ML Security PapersHow Breakable Is Privacy: Probing and Resisting Model Inversion Attacks in Collaborative Inference
Rongke Liu , Youwen Zhu , Dong Wang , Gaoning Pan , Xingyu He , Weizhi Meng
Published on arXiv
2501.00824
Model Inversion Attack
OWASP ML Top 10 — ML03
Key Finding
SiftFunnel increases feature reconstruction error by ~30%, reduces mutual information and effective information volume metrics by ≥50%, and cuts edge computational burden by ~20× versus state-of-the-art defenses while maintaining comparable task accuracy.
SiftFunnel
Novel technique introduced
Collaborative inference (CI) improves computational efficiency for edge devices by transmitting intermediate features to cloud models.

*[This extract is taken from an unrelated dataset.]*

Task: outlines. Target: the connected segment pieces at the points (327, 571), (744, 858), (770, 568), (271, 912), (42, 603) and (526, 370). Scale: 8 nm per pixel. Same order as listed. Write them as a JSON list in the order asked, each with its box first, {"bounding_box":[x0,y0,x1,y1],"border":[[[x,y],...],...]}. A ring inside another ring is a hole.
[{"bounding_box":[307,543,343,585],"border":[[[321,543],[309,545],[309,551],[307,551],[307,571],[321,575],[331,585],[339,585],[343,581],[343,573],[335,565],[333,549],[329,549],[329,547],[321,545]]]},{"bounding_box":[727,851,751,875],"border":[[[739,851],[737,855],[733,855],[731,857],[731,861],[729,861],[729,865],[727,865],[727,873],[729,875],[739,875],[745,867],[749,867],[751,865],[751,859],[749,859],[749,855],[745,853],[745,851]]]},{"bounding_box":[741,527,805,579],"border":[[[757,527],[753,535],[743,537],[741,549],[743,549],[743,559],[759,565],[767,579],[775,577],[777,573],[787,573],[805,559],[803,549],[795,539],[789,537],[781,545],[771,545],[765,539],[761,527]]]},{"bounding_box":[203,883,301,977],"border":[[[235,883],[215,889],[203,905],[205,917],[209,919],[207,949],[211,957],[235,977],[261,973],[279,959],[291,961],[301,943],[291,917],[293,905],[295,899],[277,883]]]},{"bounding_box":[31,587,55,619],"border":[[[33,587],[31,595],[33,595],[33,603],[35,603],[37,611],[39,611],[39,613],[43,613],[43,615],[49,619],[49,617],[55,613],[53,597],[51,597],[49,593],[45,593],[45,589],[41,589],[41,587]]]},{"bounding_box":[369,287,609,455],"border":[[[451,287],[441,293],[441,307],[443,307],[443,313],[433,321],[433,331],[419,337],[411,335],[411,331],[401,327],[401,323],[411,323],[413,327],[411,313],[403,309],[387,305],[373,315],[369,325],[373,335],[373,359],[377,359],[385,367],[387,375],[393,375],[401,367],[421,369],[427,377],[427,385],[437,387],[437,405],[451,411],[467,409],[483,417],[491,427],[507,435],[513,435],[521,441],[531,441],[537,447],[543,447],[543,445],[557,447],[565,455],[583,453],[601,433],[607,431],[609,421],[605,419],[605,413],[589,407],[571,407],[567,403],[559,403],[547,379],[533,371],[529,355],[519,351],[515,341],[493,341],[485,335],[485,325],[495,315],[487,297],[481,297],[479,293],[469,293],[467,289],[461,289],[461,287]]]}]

However, this process inevitably exposes feature representations to model inversion attacks (MIAs), enabling unauthorized data reconstruction. Despite extensive research, there is no established criterion for assessing the difficulty of MIA implementation, leaving a fundamental question unanswered: \textit{What factors truly and verifiably determine the attack's success in CI?} Moreover, existing defenses lack the theoretical foundation described above, making it challenging to regulate feature information effectively while ensuring privacy and minimizing computational overhead. These shortcomings introduce three key challenges: theoretical gap, methodological limitation, and practical constraint. To overcome these challenges, we propose the first theoretical criterion to assess MIA difficulty in CI, identifying mutual information, entropy, and effective information volume as key influencing factors. The validity of this criterion is demonstrated by using the mutual information neural estimator. Building on this insight, we propose SiftFunnel, a privacy-preserving framework to resist MIA while maintaining usability. Specifically, we incorporate linear and non-linear correlation constraints alongside label smoothing to suppress redundant information transmission, effectively balancing privacy and usability. To enhance deployability, the edge model adopts a funnel-shaped structure with attention mechanisms, strengthening privacy while reducing computational and storage burdens. Experiments show that, compared to state-of-the-art defense, SiftFunnel increases reconstruction error by $\sim$30\%, lowers mutual and effective information metrics by $\geq$50\%, and reduces edge burdens by almost $20\times$, while maintaining comparable usability.
Key Contributions
- First theoretical criterion for assessing model inversion attack difficulty in collaborative inference, identifying mutual information, entropy, and effective information volume as the key determinants of attack success
- SiftFunnel: a privacy-preserving framework using linear and non-linear correlation constraints plus label smoothing to suppress redundant information in transmitted intermediate features
- Funnel-shaped edge model with attention mechanisms that strengthens privacy protection while reducing edge computational and storage overhead by ~20× compared to state-of-the-art defenses
🛡️ Threat Analysis
The paper's primary focus is model inversion attacks in collaborative inference: an adversary intercepts intermediate features transmitted from edge to cloud and reconstructs the original private input data. Both the theoretical analysis (what determines attack success) and the SiftFunnel defense directly target this data reconstruction threat model.